Sunday, February 7, 2010

Mediterranean Tuna Pasta Salad

"Anyone who frequented Cleveland's "It's It Deli" on Friday's in the 80's loved this salad originally created by chef/owner Irene Rodriguez. My updated interpretation uses many of the same elements enhanced by the great variety of Mediterranean items available in grocery stores today."

ingredients:

-for pasta salad
16 oz. Penne or medium shells,cooked al dente, rinsed in cold water
2 -6.4 oz.
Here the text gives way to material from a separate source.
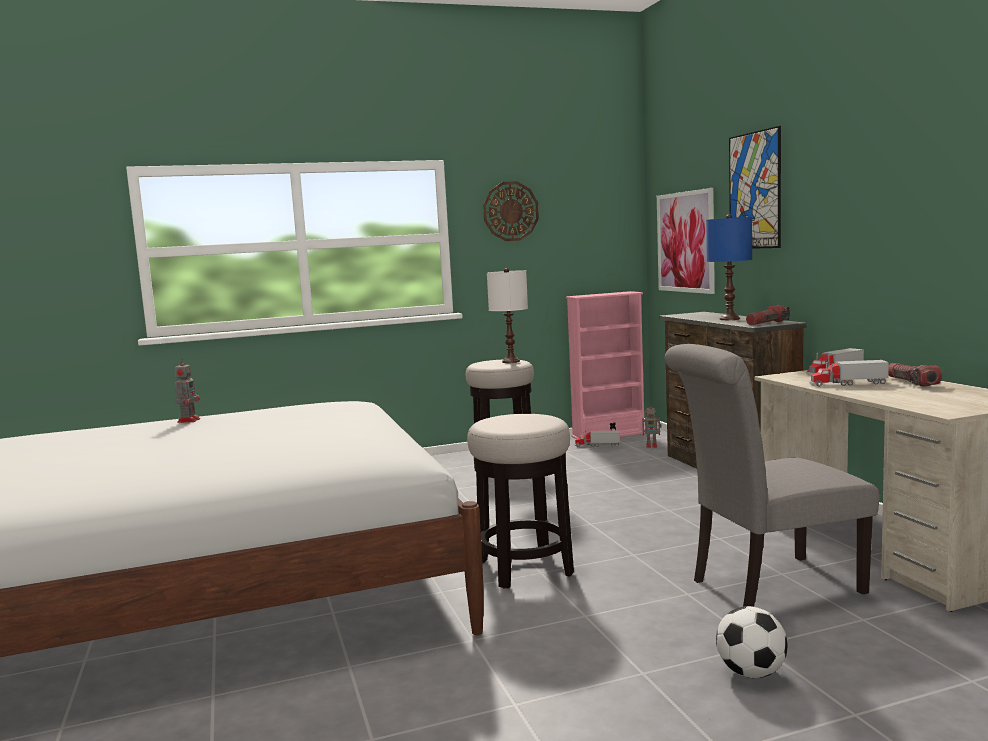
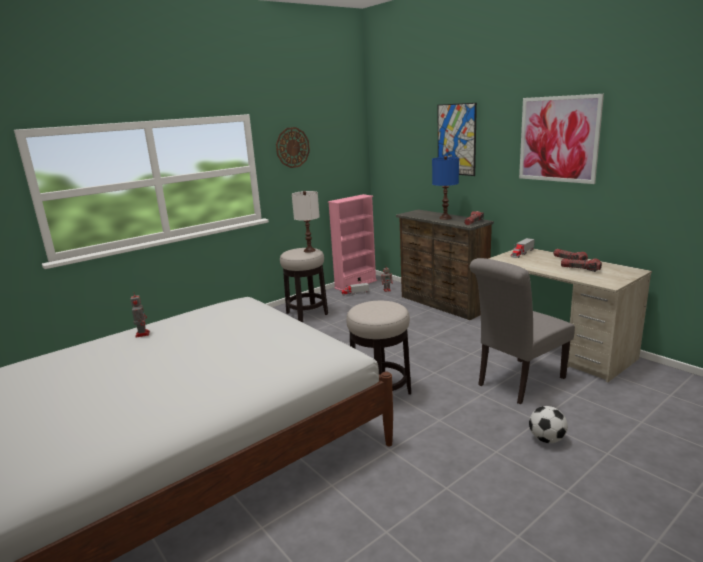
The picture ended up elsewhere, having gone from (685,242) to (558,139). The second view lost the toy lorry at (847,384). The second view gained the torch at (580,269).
StarKist Tuna Flavor Fresh Pouches packed in water
12 oz. bottle marinated artichokes in olive oil,
 coarsely chopped,oil reserved for dressing
1 large red,yellow or orange pepper,seeded and julienne sliced
4 oz. sliced good quality pitted Kalamata olives,sliced
2 oz. capers
1/3 cup chopped scallions

-for dressing
zest and juice of 1 large lemon
@ 1/4 cup of the reserved artichoke oil
1 teaspoon crushed red pepper flakes
2 teaspoons kosher salt
1 teaspoon fresh ground black pepper
1 1/2 cups good quality *robust golden Italian dressing,divided
* Wishbone Bountiful Tuscan Romano Basil, recommended

-for assembly
8 oz grape or cherry tomatoes,halved
1/3 cup fresh basil,chiffonade sliced
1/2 cup shredded Parmigiano- Reggiano plus more for serving
Whole fresh basil and lemon slices to garnish

method:
In a large bowl, combine cooked pasta, tuna, artichokes, pepper slices, olives, capers and scallions.
In a small bowl, whisk together 1/4 cup of reserved artichoke oil,lemon zest and juice, red pepper flakes, salt, pepper and 3/4 cup of the Italian Dressing(reserving the other 3/4 cup for refreshing salad later)
Pour dressing mixture over pasta salad, toss gently to coat.
Cover with plastic wrap and chill at least 1 hour.
Just before serving,add enough remaining 3/4 cup Italian dressing to re-moisten salad.
Finish by folding in grape tomatoes,Parmigiano and freshly sliced basil chiffonade.
Season to taste with Kosher salt and fresh ground black pepper.
Serve with additional fresh grated Parmigiano-Reggiano,fresh whole basil leaves and lemon slices to garnish each serving if desired.